* [Given exercise] Copy the text lines of every item below word for word, leaving the pictures out.
==== Exercise inputs
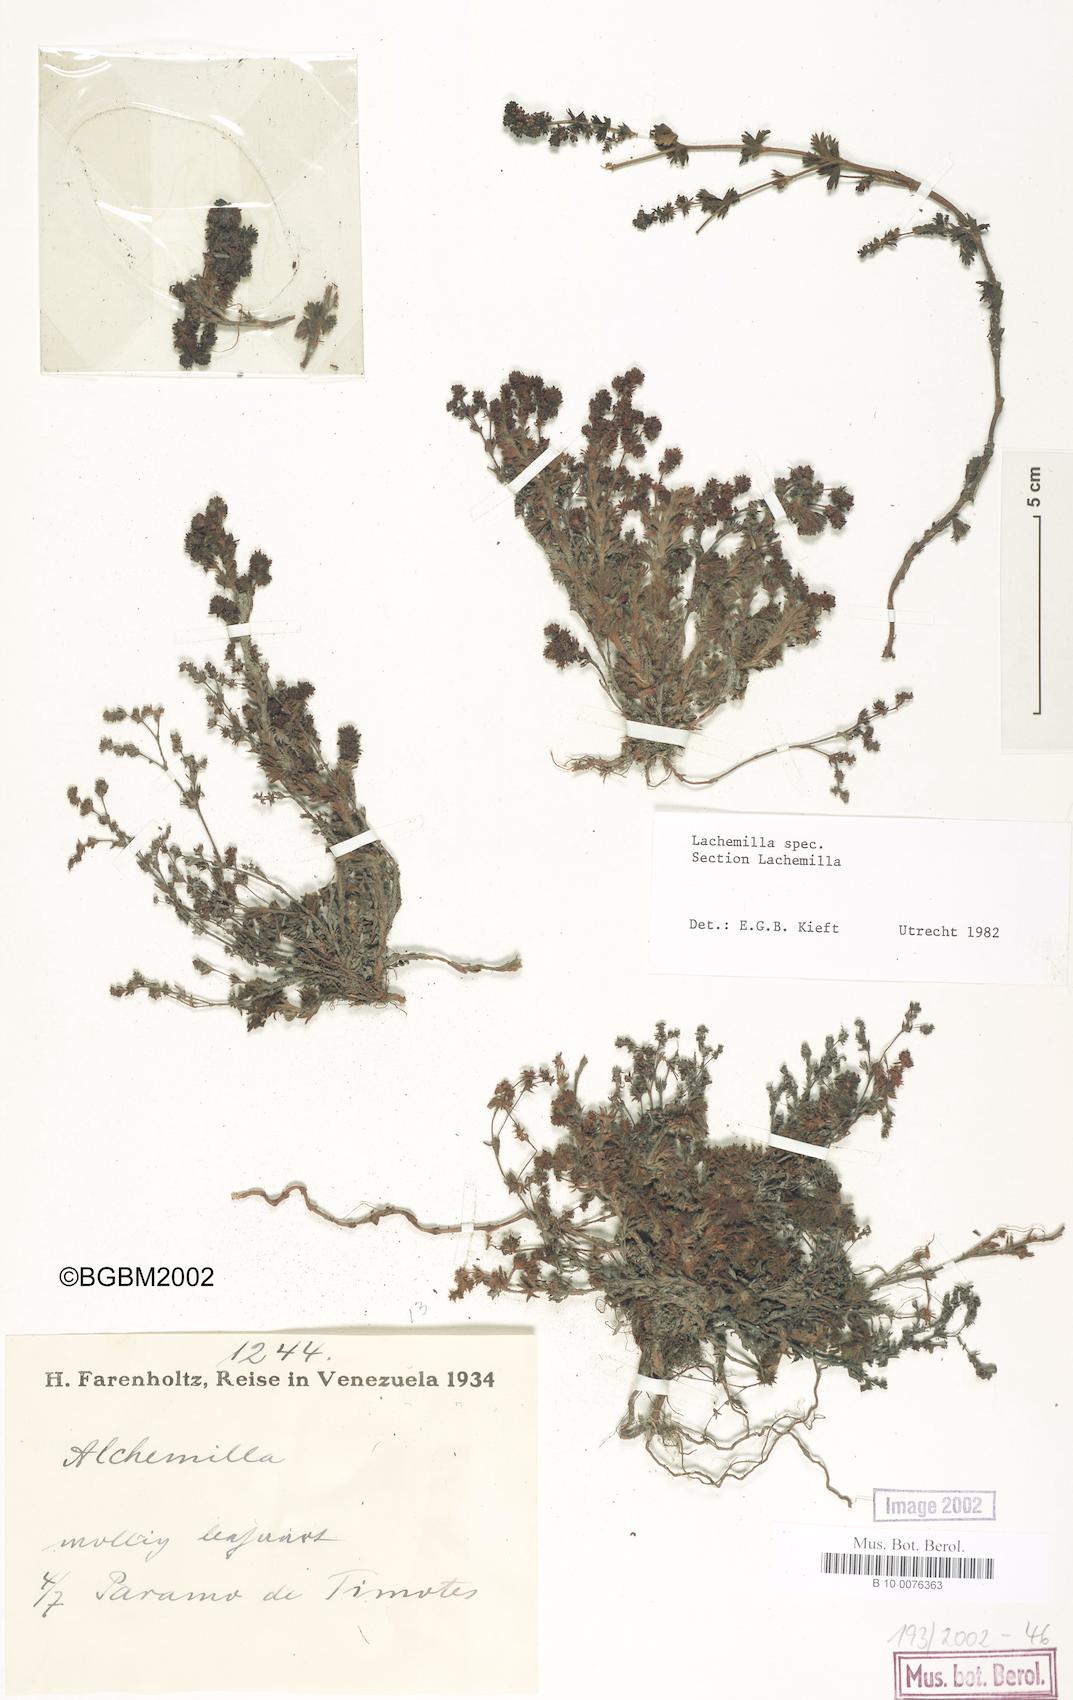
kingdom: Plantae
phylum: Tracheophyta
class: Magnoliopsida
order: Rosales
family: Rosaceae
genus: Lachemilla
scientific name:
========
* [The answer]
kingdom: Plantae
phylum: Tracheophyta
class: Magnoliopsida
order: Rosales
family: Rosaceae
genus: Lachemilla
scientific name:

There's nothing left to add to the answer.